# ACTIVITY
Write back every line of the listing exactly, excluding images.

# GIVEN ENTRIES

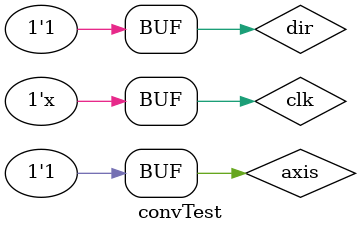
<source format=v>
`timescale 1ns / 1ps


module convTest;

	// Inputs
	reg clk;
	reg dir;
	reg axis;

	// Outputs
	wire [1:0] charDir;

	// Instantiate the Unit Under Test (UUT)
	DirectionConverter uut (
		.clk(clk), 
		.dir(dir), 
		.axis(axis), 
		.charDir(charDir)
	);

	initial begin
		// Initialize Inputs
		clk = 0;
		dir = 0;
		axis = 0;


		// Wait 100 ns for global reset to finish
		#100;
		dir = 1;
		#100
		axis = 1;

	
        
		// Add stimulus here

	end
	
always #5 clk = ~clk;
      
endmodule


</source>
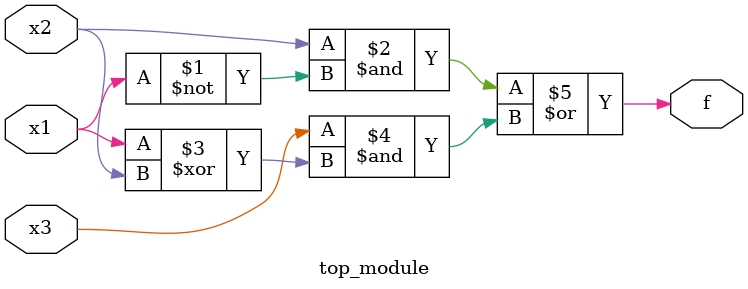
<source format=sv>
module top_module (
	input x3,
	input x2,
	input x1,
	output f
);

	// Output assignment based on truth table
	assign f = (x2 & ~x1) | (x3 & (x1 ^ x2));

endmodule

</source>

# REPLY
<source format=v>
`timescale 1ns / 1ps


module convTest;

	// Inputs
	reg clk;
	reg dir;
	reg axis;

	// Outputs
	wire [1:0] charDir;

	// Instantiate the Unit Under Test (UUT)
	DirectionConverter uut (
		.clk(clk), 
		.dir(dir), 
		.axis(axis), 
		.charDir(charDir)
	);

	initial begin
		// Initialize Inputs
		clk = 0;
		dir = 0;
		axis = 0;


		// Wait 100 ns for global reset to finish
		#100;
		dir = 1;
		#100
		axis = 1;

	
        
		// Add stimulus here

	end
	
always #5 clk = ~clk;
      
endmodule


</source>
<source format=sv>
module top_module (
	input x3,
	input x2,
	input x1,
	output f
);

	// Output assignment based on truth table
	assign f = (x2 & ~x1) | (x3 & (x1 ^ x2));

endmodule

</source>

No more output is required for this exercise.